Wednesday, August 02, 2006

Hot.

It's hot here. I managed to escape the last heat wave by running off to Seattle, but this time I'm stuck in New York. Today made it up to 95 (which wasn't bad, considering it was forecast to hit 100) and tomorrow's forecast for around 100 again.

And so what did I do this evening, and what am I doing tomorrow? I'm playing softball. They scheduled our last two games of the season for today and tomorrow. We barely have enough people to avoid forfeiting, so I don't really have much choice but to play. (If we forfeit now, we hurt our chances of getting back into a league for next year.) Sure, it's kind of fun, but getting beaten soundly two days in a row (because that's what will happen--our league this year is well above our abilities) in 95-degree heat is a bit much.

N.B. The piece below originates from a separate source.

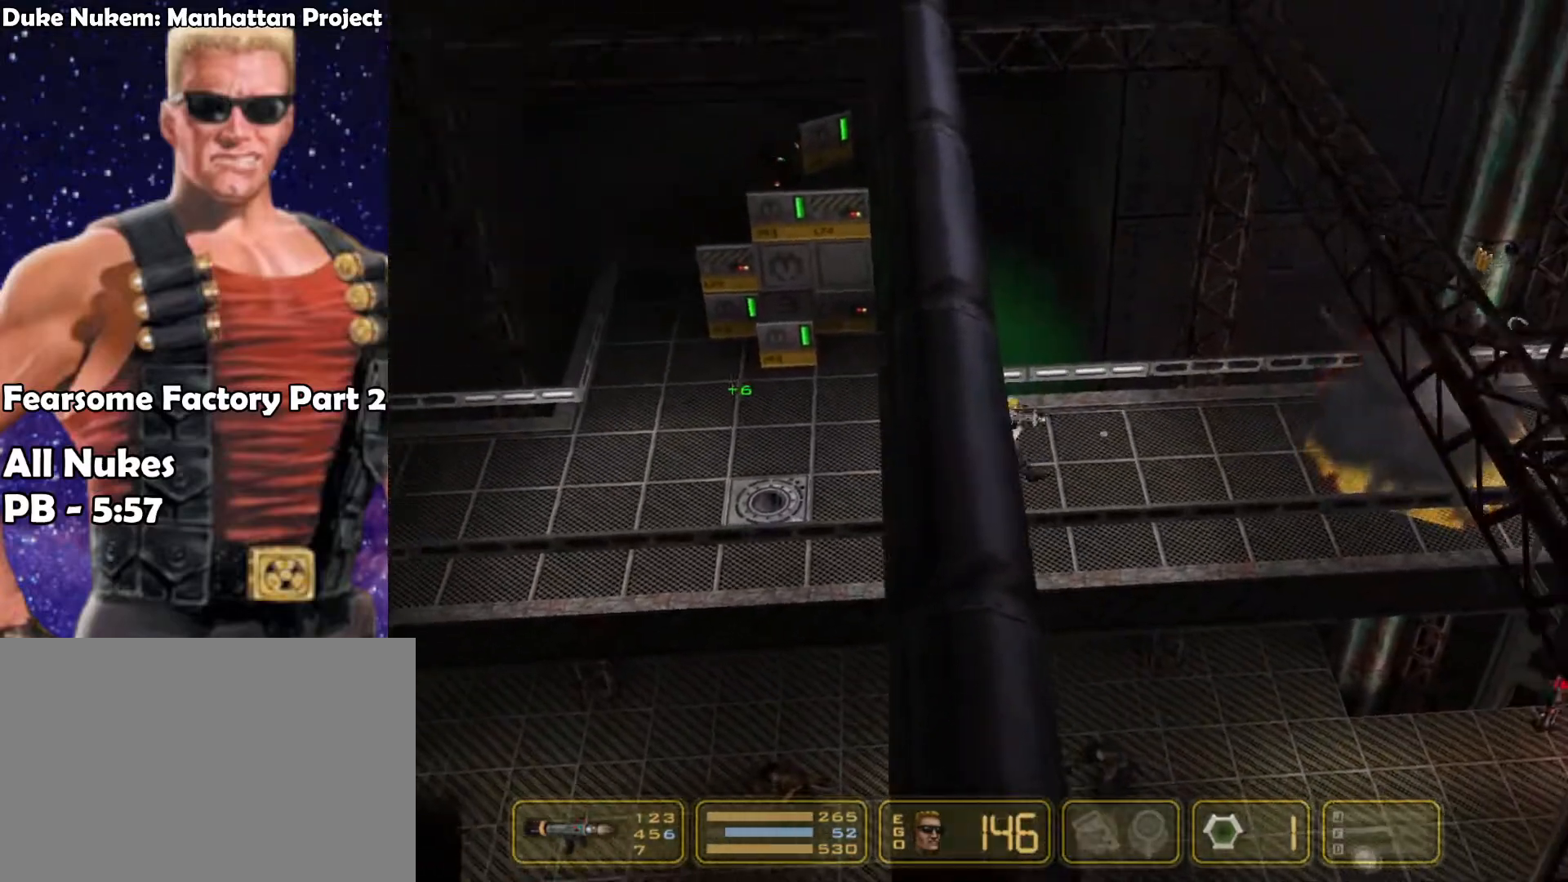
{"keys": ["right"], "events": []}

I've also been having power issues on and off all evening. I can understand power outages like the one in Queens that lasted over a week. They overload the equipment, the equipment blows up, and then they have to fix it. I'm sure it's really painful to be involved in it, but fundamentally the system is just broken and it takes time to get it running again. It's an exceptional case.

Brownouts and flaky power bother me more. Tonight, for example, my lights were noticably dimmer than usual. When I turned on another lamp, my little mini-UPS started beeping at me, even though the lights were all still on. Everything was just getting a little less power than it wanted.

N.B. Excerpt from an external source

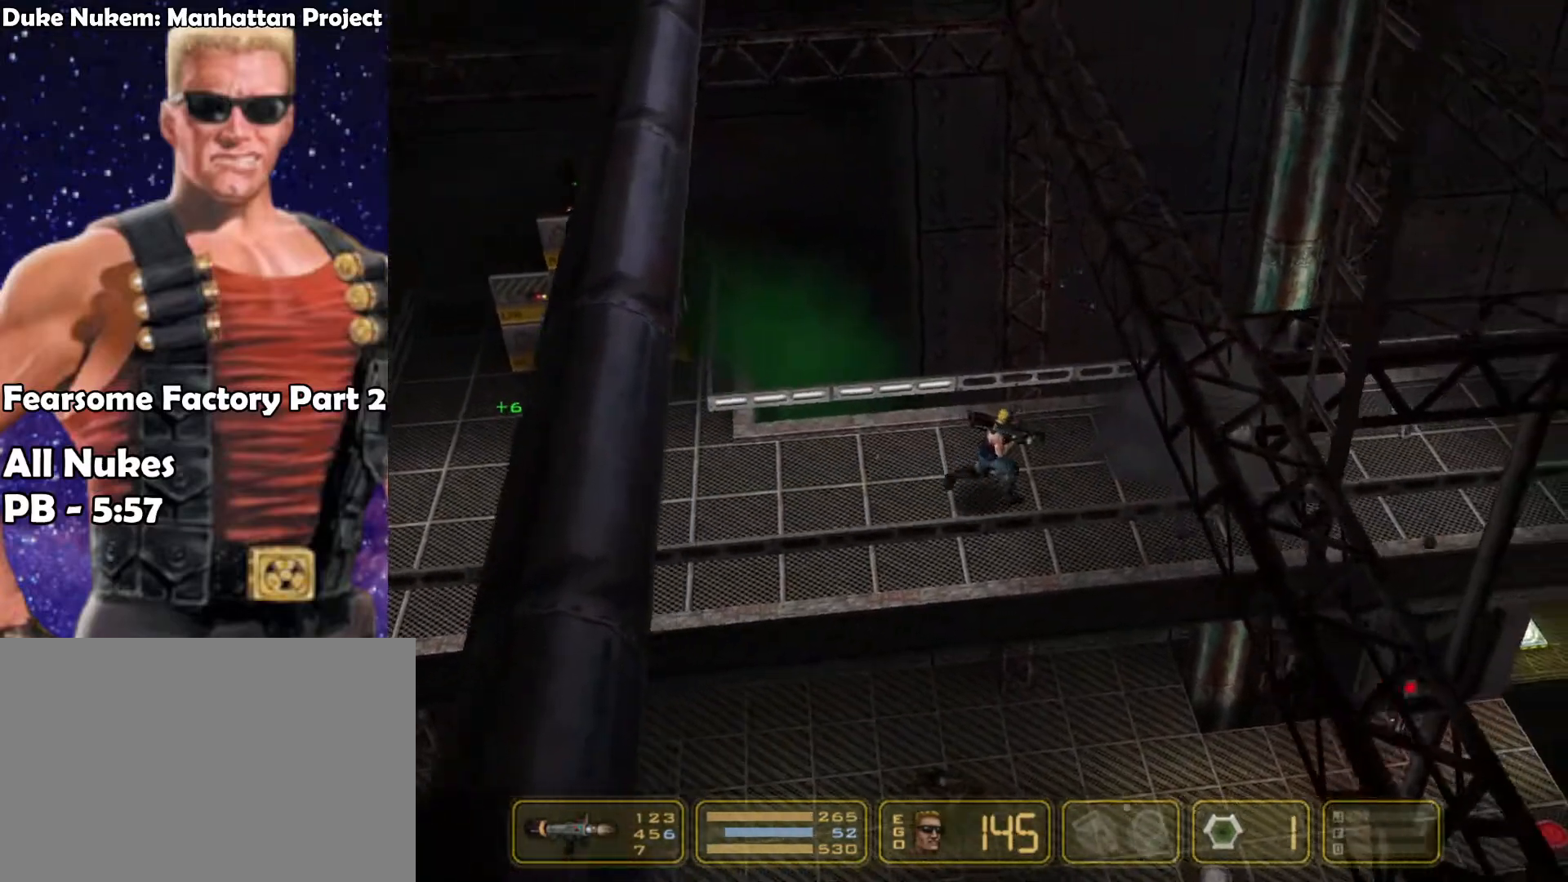
{"keys": ["right"], "events": []}
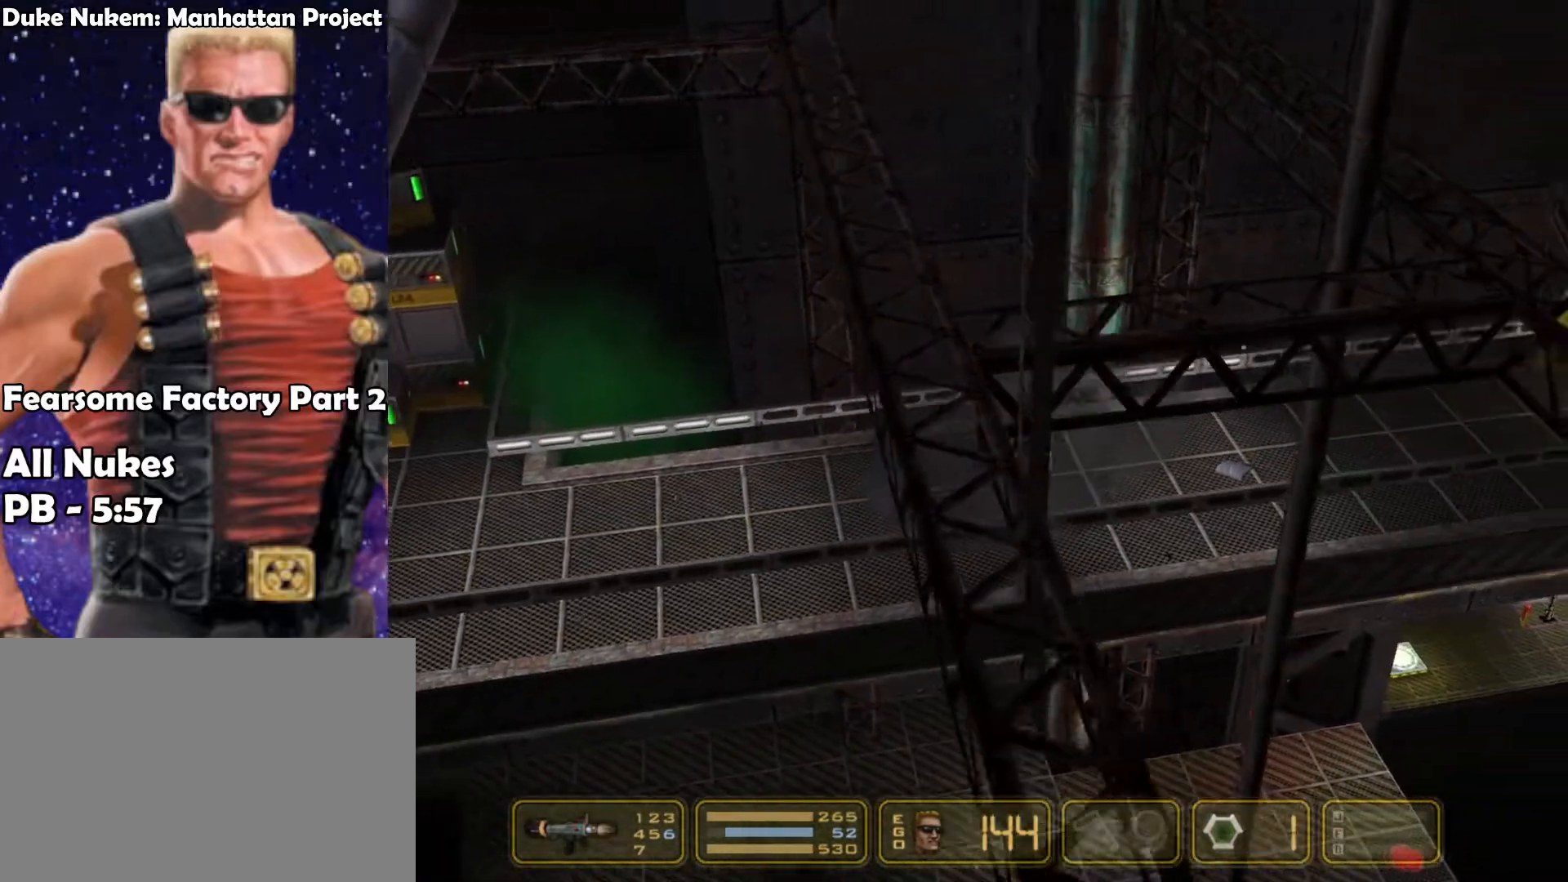
{"keys": ["right"], "events": []}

Later, I completely lost power for about 5 seconds. Well, sort of. My flourescent desk lamp kept glowing a bit. And my computer (not actually plugged into the UPS, because it draws too much power when it turns on) stayed on for a couple seconds before it cut off too. And then it all just came back. Presumably, something somewhere in the system broke and failed over... but why can't they make it to fail over right before people lose power, instead of right after?

Ah well. Maybe once I finish fixing all of my bugs (not to mention failover procedures) at work, I can move on to fixing the rest of the world's bugs. Yeah.